◆ **ARTICLE**:
━━━━━━

- Other names: Nikki Hayden, Nikki D. Hayden, Nicole Hayden, Nikki Marie Bloss
- Occupation: Actress
- Years active: 2002–present
- Spouse: Jay Hayden ​ ​(m. 2005; div. 2020)​
- Children: 2

= Nikki Danielle Moore =

American actress

Nikki Danielle Moore, also known as Nicole Hayden, and Nikki Marie Bloss is an American actress. She is best known for her role as Jenna Sharpe on the television sitcom 8 Simple Rules.

== Career ==
Her first on-screen appearance was a small role as Ally in an episode of the comedy television series Even Stevens. In 2004, she joined the cast of the ABC show 8 Simple Rules, playing Jenna Sharpe. In 2010, she became somewhat of an Internet sensation after appearing as "Denise" in Taco Bell commercials. She had guest roles on the television shows C.S.I. (2002), How I Met Your Mother (2011), Mad Men (2013) and 90210 (2013). She had a lead role as Emily in romantic comedy film The Park Bench (2014). The film also earned her Jury Award for Best Actress in a Narrative Feature at Queens World Film Festival. She also appeared in episodes of Grey's Anatomy; Station 19; The Catch; Diary of a Wedding Planner; and One & Done.

━━━━━━

◆ **TO DO**:
Update the Nikki Danielle Moore article starting at "Nikki Danielle Moore, also" and ending at "8 Simple Rules." by putting "comedy series" in place of "sitcom", and write out that updated passage.

◆ **STORED DATA**:
━━━━━━

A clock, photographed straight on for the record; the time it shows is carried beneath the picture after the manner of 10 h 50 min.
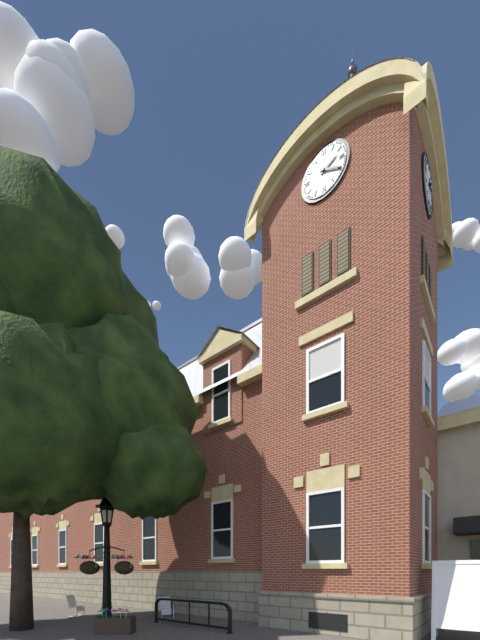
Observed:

━━━━━━

◆ **WRITTEN REPLY**:
Nikki Danielle Moore, also known as Nicole Hayden, and Nikki Marie Bloss is an American actress. She is best known for her role as Jenna Sharpe on the television comedy series 8 Simple Rules.